Ist ein derartig großer Forschungsaufwand, wie er in POT umgesetzt wird, denn überhaupt notwendig?

Übergeordnetes Ziel des Projekts PSYCHOnlineTHERAPIE ist es, die psychotherapeutische Versorgung von Patient:innen mit depressiven Erkrankungen und Angsterkrankungen durch den Einbezug digitaler Behandlungselemente zu verbessern. Für den Einsatz solcher neuen Behandlungsformen ist es notwendig, die Wirksamkeit, die dahinterstehenden Wirkmechanismen sowie die Umsetzbarkeit und Akzeptanz genau zu kennen und zu verstehen. 
Nur durch eine systematische wissenschaftliche Evaluation nach hohen Qualitätsstandards können darüber fundierte Aussagen getroffen werden. Dazu gehört im Fall von PSYCHOnlineTHERAPIE zum Beispiel, dass wir unsere beiden innovativen Behandlungsformen mit einer bereits etablierten Therapieform vergleichen. Zudem können durch die Überprüfung der Kosten-Effektivität sowie die Untersuchung weiterer Einflussvariablen auf die Behandlung wichtige Erkenntnisse über den Einsatz von verzahnten Therapieformen gewonnen werden. Auch die Teilnahme möglichst vieler Patient:innen in der Studie kann die Aussagekraft der Ergebnisse erhöhen. 
Insgesamt gilt, je mehr Informationen wir sammeln, desto besser können wir anhand dieser bestimmen, wie verzahnte Therapien am besten umgesetzt werden können und wie deren Potential ausgeschöpft werden kann.
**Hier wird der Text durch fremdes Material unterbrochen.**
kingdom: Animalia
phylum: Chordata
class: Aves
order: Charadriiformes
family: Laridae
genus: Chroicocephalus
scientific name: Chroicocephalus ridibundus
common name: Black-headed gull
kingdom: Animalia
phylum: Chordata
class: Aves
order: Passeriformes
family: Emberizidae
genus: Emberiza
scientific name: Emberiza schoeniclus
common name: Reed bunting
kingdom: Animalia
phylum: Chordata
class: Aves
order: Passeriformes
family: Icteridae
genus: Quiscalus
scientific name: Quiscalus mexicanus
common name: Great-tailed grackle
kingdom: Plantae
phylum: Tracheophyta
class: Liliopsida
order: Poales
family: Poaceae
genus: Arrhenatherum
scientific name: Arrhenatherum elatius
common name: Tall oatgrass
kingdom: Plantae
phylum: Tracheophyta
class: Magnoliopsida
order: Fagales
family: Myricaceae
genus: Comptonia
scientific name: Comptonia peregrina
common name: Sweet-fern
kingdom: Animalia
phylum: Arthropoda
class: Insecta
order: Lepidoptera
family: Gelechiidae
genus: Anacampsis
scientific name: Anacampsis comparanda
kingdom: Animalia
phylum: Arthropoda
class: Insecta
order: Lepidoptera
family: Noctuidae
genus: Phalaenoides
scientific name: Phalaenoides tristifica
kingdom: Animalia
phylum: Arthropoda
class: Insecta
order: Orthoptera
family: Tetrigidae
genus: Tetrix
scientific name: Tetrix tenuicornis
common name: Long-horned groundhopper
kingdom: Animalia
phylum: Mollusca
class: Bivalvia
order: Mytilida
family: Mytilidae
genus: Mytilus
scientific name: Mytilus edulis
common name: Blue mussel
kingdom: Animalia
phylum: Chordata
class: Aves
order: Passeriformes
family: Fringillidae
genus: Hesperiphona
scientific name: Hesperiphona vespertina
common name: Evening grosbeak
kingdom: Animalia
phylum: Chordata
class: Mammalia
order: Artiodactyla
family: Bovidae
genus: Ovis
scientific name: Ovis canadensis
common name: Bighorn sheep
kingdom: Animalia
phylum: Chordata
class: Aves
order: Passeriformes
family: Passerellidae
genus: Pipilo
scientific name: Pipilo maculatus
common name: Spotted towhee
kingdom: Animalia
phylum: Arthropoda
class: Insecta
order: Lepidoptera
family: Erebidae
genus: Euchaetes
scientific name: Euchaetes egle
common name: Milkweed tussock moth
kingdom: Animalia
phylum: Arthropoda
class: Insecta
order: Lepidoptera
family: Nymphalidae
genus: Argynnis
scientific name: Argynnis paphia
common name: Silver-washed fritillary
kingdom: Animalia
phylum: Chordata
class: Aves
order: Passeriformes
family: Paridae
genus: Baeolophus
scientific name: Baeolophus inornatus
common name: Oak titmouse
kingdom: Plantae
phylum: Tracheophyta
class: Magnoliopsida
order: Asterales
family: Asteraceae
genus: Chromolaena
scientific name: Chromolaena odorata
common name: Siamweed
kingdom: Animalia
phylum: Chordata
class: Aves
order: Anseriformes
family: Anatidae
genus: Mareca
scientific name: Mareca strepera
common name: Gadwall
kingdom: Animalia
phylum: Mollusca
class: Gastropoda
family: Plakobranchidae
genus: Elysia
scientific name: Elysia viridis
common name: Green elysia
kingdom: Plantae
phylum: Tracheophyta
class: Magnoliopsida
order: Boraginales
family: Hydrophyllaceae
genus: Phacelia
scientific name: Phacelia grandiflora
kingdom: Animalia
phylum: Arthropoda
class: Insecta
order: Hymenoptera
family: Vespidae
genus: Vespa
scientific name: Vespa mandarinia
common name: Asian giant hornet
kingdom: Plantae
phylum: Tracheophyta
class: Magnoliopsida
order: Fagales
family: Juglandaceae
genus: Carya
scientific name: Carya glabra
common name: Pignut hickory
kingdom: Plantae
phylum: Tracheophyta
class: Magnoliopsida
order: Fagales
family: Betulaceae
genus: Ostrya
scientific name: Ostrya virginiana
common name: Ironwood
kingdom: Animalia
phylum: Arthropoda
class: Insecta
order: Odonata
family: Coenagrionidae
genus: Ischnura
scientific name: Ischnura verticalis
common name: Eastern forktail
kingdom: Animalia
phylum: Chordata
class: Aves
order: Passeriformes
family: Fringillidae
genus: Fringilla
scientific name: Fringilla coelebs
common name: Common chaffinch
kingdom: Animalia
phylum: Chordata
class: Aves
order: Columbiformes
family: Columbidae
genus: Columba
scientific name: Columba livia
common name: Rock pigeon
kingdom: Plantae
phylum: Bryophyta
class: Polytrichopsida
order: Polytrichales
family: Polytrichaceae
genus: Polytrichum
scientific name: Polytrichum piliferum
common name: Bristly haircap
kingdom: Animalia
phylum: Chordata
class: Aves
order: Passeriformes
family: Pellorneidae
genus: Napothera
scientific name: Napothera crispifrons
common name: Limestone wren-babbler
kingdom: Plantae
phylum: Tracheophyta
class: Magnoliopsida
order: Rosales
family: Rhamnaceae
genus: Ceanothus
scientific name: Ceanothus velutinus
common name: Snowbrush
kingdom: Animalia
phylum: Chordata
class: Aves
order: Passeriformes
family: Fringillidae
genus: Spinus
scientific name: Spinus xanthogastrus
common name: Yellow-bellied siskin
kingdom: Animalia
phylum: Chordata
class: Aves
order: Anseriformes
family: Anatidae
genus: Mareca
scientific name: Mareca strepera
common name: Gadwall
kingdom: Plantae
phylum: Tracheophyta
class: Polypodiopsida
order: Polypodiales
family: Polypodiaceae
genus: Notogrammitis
Welche Gefahren sehen Sie bei digitalen Anwendungen, die nicht evaluiert sind?

Bei digitalen Interventionen, die nicht wissenschaftlich überprüft wurden, fehlen die dringend nötigen Informationen über deren tatsächliche Wirksamkeit (zum Beispiel im Vergleich zu bisherigen Behandlungen, wie es bei PSYCHOnlineTHERAPIE untersucht wird). Darüber hinaus ist es wichtig zu wissen auf welche Art und Weise eine Intervention am besten eingesetzt werden kann, ob diese überhaupt praxistauglich ist, welche Patient:innen davon profitieren können und für welche Patient:innen vielleicht eine andere Behandlung einen größeren Erfolg verspricht, aber auch, ob eine Behandlung vielleicht sogar negative Folgen für eine:n Patient:in haben kann. Diese Fragen bleiben bei digitalen Anwendungen, die nicht evaluiert sind, unbeantwortet. Um sicherzugehen, dass es keine unerwünschten und vielleicht schädlichen Effekte gibt, werden in unserer Studie beispielsweise mögliche negative Folgen während des ganzen Therapieprozesses überwacht und auch einige Monate nach Ende der Therapie noch Befragungen durchgeführt, um auch Langzeiteffekte der Behandlung festzustellen. Auch wenn man als Entwickler:in einer Intervention bereits viele Erfahrungen hat, die Behandlung auf bereits evaluierten Interventionen aufbaut und man daher begründete Vermutungen darüber aufstellen kann, dass die Behandlung wirksam und nicht schädlich ist, ist es wichtig, dies auch anhand einer genügend großen Stichprobe zu prüfen, da mit dem Ziel einer optimalen Versorgung nur durch eine wissenschaftliche Evaluation die dafür nötigen Erkenntnisse erhalten werden können.